Des charges multiples Owen C. et Safine H. sont cités pour « violences en réunion », « diffusion d’images de violences », « abus de faiblesse » et « provocation à la haine en raison du handicap ». Le parquet estime que les deux prévenus ont exploité la vulnérabilité de Raphaël Graven, qui souffrait de troubles psychiques. Selon l’accusation, ils auraient incité leur public à des moqueries et des agressions verbales, créant un climat de harcèlement qui aurait contribué au drame. Les audiences doivent déterminer leur degré de responsabilité dans les événements ayant conduit au décès.
La demande du frère de la victime Le frère de Raphaël Graven, présent à l’audience, a réclamé une nouvelle enquête. Il estime que les investigations initiales n’ont pas suffisamment exploré les responsabilités pénales au-delà des deux prévenus. Dans une déclaration transmise à la presse, il a souligné que « la chaîne JeanPormanove n’a pas été un simple décor, mais un système qui a favorisé les abus ». Il demande que la plateforme de streaming et d’autres participants soient également mis en cause, ce qui pourrait élargir le périmètre du dossier.

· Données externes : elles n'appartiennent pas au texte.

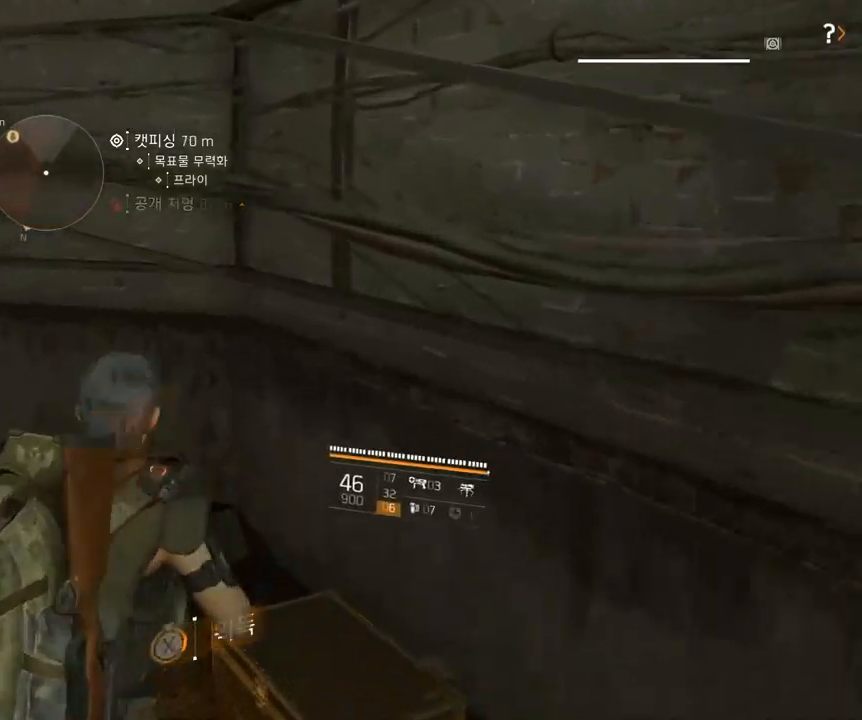
{"buttons": [], "left_stick": "center", "events": []}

Des enjeux sociétaux profonds Ce procès dépasse le cadre individuel et interroge les mécanismes de violence en ligne, l’influence des streamers sur leur public et la protection des personnes vulnérables dans l’univers numérique. Plusieurs associations de défense des droits des personnes handicapées se sont constituées parties civiles, dénonçant une « instrumentalisation du handicap à des fins de divertissement ». Les avocats des parties civiles ont plaidé pour que ce jugement serve de précédent afin de réguler plus strictement les contenus diffusés en direct.
Des stratégies de défense opposées Les deux prévenus adoptent des lignes de défense divergentes. Owen C., alias Naruto, conteste fermement les faits et plaide non coupable, affirmant n’avoir joué qu’un rôle passif. Safine H., de son côté, reconnaît une partie des faits mais minimise son implication, évoquant un « contexte de groupe » et une « culture du buzz » qui aurait échappé à tout contrôle. Le tribunal devra trancher sur leur culpabilité à l’issue de plusieurs jours d’audience.
Un procès suivi de près La décision des juges est attendue avec impatience par la communauté des streamers et par les observateurs judiciaires. Au-delà des peines encourues – pouvant aller jusqu’à plusieurs années d’emprisonnement – ce verdict pourrait redéfinir les obligations légales des créateurs de contenu envers leur public et leurs collaborateurs. L’affaire JeanPormanove devient ainsi un symbole des dérives possibles d’un secteur en pleine expansion, où les frontières entre jeu, provocation et violence sont parfois floues.